The narratives of ‘Peasant’s’ eleven tracks take place in the Anglo-Saxon kingdom of Bryneich. They do not, however, harbour the same fetishisation of pre-Medieval Britain apparent in contemporary cultural artefacts like Game of Thrones. Rather, there is a brooding earthiness to them more akin to Mervyn Peake’s Gormenghast novels.
Like Peake, Dawson tends towards a wending prose style full of screwball minutiae. Characters are carefully drawn here, from their freckled jowls to the “dumm[ies] of puke” that they choke to death on. In addition, the works also share a calculated stuntedness of expression. There are times when Dawson’s ramblings, backed by his knotted guitar playing and brutish synth interjections, as well as the dervish-folk of the band, appear too pig-headed to save themselves.
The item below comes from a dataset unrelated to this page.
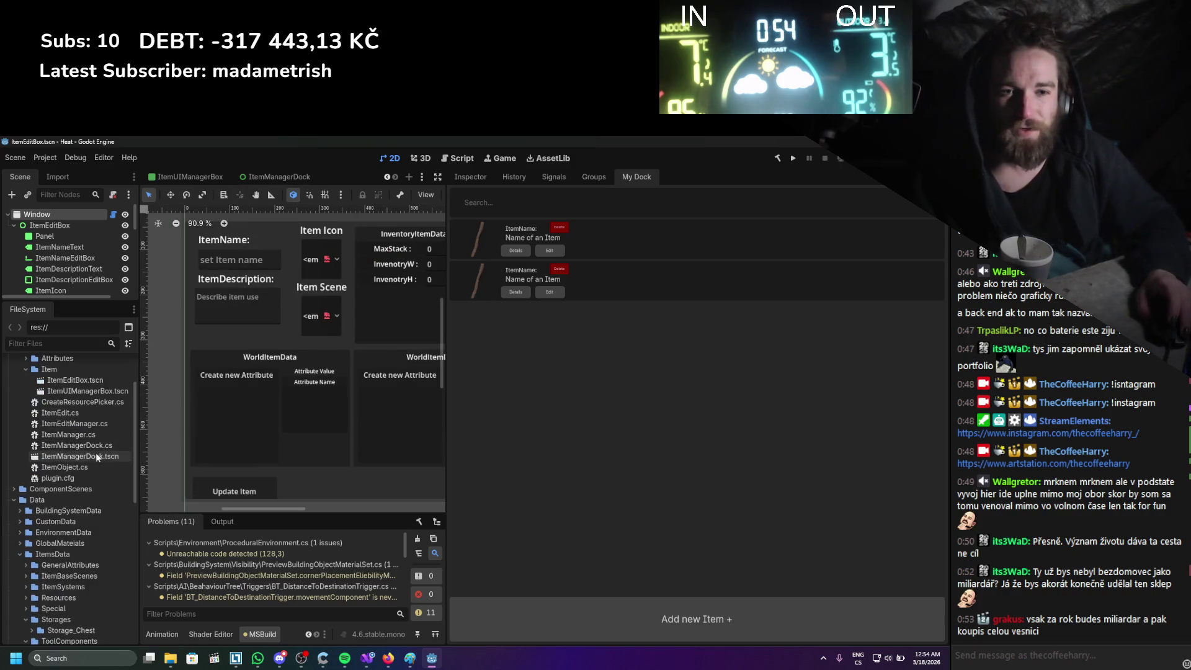
double_click(79, 456)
It is from these positions that, as with the chilling reveal of ‘Hob’, their ultimate intentions come forth to shake you deeply.
And just like Peake, Dawson uses an alien society as a mirror for our own. When, on ‘Prostitute’, his narrator cries “How is it so that a child can be bought for a year’s worth of grain in this day and age?” it is to be read as Dawson lamenting the injustices of our times, because it “happens again and again”. ‘Peasant’ is a potent and mournfully beautiful meditation on humankind’s inability to fix itself.